(Recorded data)
◇ ◇ ◇ ◇
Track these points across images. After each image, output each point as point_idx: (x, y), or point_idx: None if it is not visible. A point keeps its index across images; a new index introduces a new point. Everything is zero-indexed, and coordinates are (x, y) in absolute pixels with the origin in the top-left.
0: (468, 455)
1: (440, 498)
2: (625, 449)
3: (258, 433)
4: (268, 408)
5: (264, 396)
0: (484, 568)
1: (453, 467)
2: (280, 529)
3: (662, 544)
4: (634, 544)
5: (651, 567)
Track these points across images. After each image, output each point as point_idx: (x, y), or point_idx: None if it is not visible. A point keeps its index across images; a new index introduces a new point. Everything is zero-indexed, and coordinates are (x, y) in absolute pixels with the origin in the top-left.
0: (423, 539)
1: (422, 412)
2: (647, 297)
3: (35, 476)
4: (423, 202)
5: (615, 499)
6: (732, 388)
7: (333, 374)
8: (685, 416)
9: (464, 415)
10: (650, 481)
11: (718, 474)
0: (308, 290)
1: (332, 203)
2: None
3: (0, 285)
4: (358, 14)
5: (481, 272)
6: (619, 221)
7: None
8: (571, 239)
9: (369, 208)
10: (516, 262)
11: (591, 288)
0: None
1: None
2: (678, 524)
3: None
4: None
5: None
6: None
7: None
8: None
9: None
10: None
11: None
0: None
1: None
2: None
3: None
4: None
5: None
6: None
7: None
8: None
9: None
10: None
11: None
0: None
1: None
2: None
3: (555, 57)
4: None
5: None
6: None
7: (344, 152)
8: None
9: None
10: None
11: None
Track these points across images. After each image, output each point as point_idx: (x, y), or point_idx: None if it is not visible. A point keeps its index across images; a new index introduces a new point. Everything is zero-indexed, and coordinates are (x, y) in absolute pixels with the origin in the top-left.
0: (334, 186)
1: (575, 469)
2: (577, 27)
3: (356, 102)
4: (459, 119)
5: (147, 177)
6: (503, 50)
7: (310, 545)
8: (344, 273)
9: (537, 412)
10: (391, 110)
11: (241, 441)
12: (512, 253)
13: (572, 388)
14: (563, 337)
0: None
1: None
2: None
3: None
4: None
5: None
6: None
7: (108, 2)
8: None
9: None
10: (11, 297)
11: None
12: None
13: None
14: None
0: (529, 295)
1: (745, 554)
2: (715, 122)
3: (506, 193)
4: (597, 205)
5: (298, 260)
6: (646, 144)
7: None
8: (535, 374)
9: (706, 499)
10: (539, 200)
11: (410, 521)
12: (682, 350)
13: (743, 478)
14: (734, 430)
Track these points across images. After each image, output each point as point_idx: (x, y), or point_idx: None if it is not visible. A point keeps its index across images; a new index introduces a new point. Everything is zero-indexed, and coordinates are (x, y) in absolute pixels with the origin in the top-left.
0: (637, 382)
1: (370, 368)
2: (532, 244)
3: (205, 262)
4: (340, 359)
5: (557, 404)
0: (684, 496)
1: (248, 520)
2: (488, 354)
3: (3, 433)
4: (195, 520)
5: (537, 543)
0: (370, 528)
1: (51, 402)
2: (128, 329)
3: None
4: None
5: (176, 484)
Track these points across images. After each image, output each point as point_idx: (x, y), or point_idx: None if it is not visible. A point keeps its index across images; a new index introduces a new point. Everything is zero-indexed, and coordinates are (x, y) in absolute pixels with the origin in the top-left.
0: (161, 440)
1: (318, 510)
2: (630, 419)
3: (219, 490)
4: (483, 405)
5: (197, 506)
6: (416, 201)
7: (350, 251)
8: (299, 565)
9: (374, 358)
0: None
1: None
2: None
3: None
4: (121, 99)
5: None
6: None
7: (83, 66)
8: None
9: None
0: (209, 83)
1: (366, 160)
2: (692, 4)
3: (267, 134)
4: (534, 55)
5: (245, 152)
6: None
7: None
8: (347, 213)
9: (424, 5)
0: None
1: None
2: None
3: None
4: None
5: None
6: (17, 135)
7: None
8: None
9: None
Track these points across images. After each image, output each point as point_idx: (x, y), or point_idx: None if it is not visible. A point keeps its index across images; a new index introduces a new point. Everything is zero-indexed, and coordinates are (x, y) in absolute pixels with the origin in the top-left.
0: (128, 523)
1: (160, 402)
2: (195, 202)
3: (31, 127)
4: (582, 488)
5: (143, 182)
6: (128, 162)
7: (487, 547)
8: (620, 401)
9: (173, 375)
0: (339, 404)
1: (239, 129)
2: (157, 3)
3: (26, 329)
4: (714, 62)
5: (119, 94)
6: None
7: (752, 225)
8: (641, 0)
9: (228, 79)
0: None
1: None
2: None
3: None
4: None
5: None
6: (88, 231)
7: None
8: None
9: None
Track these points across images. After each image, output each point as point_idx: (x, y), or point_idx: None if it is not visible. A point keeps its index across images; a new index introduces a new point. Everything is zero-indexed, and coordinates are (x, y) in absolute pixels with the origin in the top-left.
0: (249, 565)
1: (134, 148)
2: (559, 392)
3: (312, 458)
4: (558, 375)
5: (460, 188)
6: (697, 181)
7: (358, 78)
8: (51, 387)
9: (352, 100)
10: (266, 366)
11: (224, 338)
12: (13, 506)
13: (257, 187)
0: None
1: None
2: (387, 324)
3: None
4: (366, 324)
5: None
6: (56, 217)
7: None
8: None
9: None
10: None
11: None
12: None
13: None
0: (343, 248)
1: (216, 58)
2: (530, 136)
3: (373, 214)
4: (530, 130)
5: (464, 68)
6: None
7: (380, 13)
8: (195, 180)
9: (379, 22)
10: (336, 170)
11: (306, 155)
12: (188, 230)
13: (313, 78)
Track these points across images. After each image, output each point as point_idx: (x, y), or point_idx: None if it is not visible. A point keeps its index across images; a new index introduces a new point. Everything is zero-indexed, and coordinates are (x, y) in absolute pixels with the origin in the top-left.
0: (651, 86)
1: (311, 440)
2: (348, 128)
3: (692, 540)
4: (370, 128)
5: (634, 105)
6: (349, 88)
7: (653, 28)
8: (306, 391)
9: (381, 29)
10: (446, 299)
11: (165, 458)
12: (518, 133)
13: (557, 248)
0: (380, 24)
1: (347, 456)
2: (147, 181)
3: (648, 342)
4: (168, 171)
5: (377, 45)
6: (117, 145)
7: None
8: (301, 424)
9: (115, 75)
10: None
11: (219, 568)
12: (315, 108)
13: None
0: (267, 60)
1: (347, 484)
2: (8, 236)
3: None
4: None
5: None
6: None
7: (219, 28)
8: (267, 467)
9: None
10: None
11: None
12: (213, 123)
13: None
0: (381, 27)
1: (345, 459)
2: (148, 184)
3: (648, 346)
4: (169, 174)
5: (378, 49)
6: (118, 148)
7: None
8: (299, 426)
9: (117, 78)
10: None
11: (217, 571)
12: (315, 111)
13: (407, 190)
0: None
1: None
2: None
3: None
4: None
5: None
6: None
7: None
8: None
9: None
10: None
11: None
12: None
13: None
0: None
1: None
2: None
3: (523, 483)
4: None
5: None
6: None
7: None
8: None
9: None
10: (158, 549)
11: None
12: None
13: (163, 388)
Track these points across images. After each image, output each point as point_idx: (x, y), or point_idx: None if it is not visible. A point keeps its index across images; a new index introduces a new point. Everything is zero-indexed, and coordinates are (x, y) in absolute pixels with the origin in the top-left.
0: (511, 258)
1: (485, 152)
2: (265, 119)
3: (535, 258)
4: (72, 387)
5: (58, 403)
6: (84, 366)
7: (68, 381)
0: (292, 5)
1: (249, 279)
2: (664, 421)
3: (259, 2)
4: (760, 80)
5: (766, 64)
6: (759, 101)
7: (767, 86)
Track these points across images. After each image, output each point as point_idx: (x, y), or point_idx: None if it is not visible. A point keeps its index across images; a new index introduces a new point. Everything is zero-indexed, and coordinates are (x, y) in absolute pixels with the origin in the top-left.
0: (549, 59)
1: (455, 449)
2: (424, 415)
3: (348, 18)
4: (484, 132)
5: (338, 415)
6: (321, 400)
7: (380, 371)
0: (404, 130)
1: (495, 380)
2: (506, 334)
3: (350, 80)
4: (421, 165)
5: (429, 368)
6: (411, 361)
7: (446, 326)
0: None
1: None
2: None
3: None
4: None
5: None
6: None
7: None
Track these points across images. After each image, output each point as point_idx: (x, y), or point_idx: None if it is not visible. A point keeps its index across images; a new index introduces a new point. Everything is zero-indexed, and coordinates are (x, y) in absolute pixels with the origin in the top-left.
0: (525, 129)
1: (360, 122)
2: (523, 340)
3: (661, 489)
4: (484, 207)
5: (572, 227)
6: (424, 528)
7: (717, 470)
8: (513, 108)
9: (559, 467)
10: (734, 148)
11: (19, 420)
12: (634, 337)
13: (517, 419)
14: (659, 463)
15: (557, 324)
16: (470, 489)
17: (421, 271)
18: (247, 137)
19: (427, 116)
◇ ◇ ◇ ◇
TASK STATEMENT.
Lay out the lines of the listing as a numbered list, skipping any blank lines. Start at the first line of the listing, include every line through the one containing "3: (662, 544)", and stop there.

THE OUTPUT.
1. Track these points across images. After each image, output each point as point_idx: (x, y), or point_idx: None if it is not visible. A point keeps its index across images; a new index introduces a new point. Everything is zero-indexed, and coordinates are (x, y) in absolute pixels with the origin in the top-left.
2. 0: (468, 455)
3. 1: (440, 498)
4. 2: (625, 449)
5. 3: (258, 433)
6. 4: (268, 408)
7. 5: (264, 396)
8. 0: (484, 568)
9. 1: (453, 467)
10. 2: (280, 529)
11. 3: (662, 544)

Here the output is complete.